WORK ITEM: How many lines in the material below contain the word "added"? Answer with the number alone.

:: EXERCISE MATERIALS

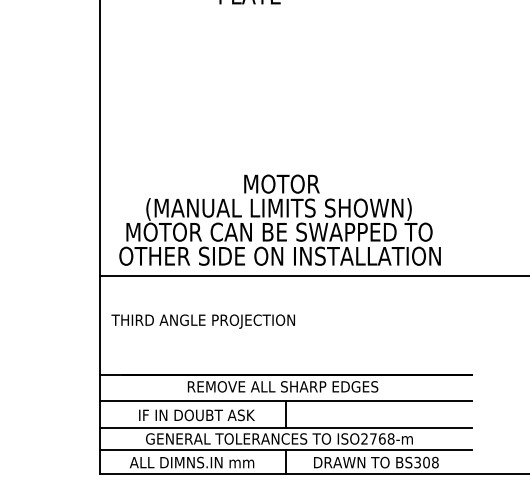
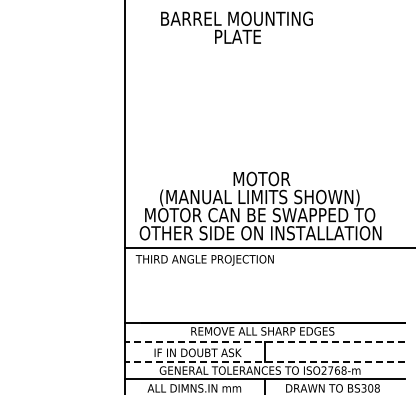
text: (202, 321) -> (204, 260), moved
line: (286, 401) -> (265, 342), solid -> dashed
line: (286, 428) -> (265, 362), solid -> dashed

::::
:: EXERCISE MATERIALS

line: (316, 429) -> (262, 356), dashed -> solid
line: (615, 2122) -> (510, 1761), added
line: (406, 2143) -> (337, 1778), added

::::
:: EXERCISE MATERIALS

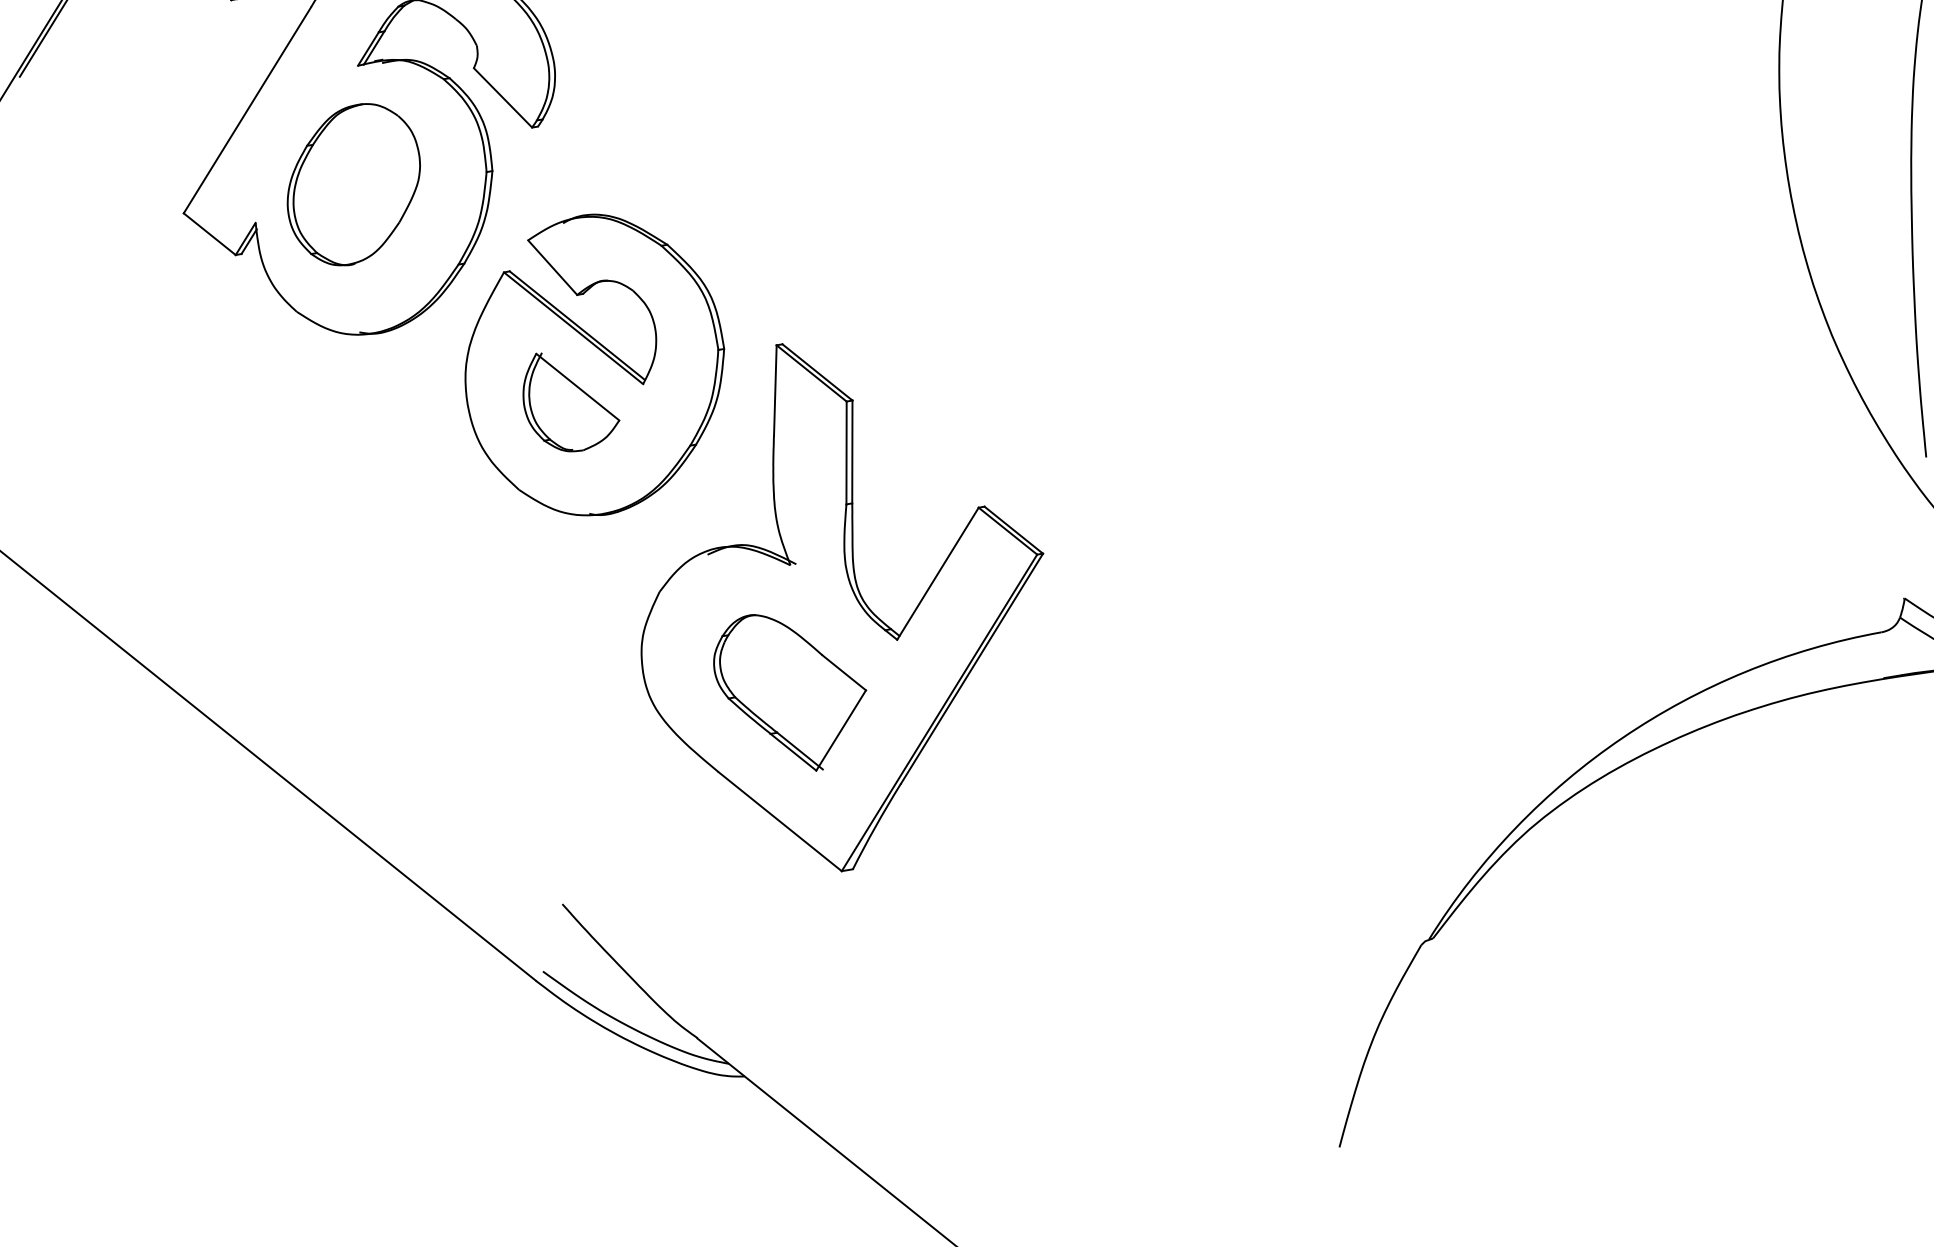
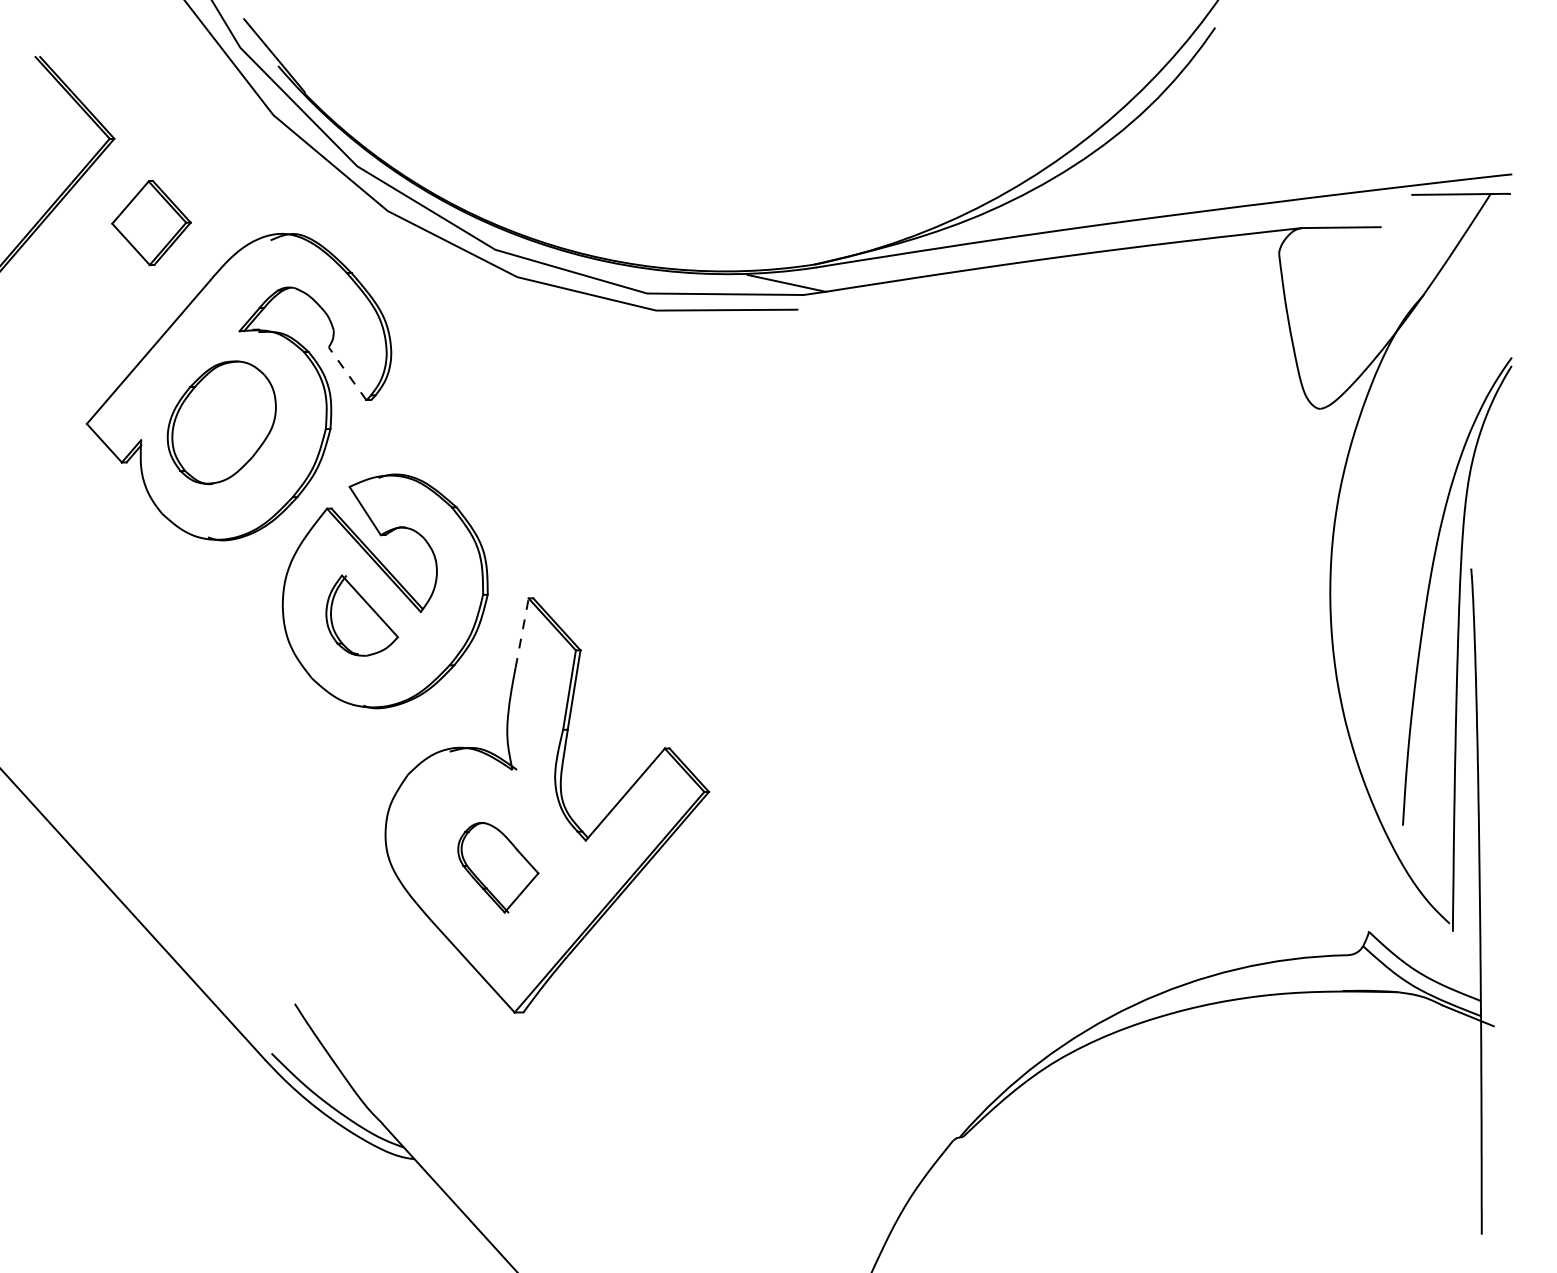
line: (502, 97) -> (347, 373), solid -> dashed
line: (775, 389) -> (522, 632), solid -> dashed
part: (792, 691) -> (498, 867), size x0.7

::::

RESPONSE TO THE EXERCISE: 2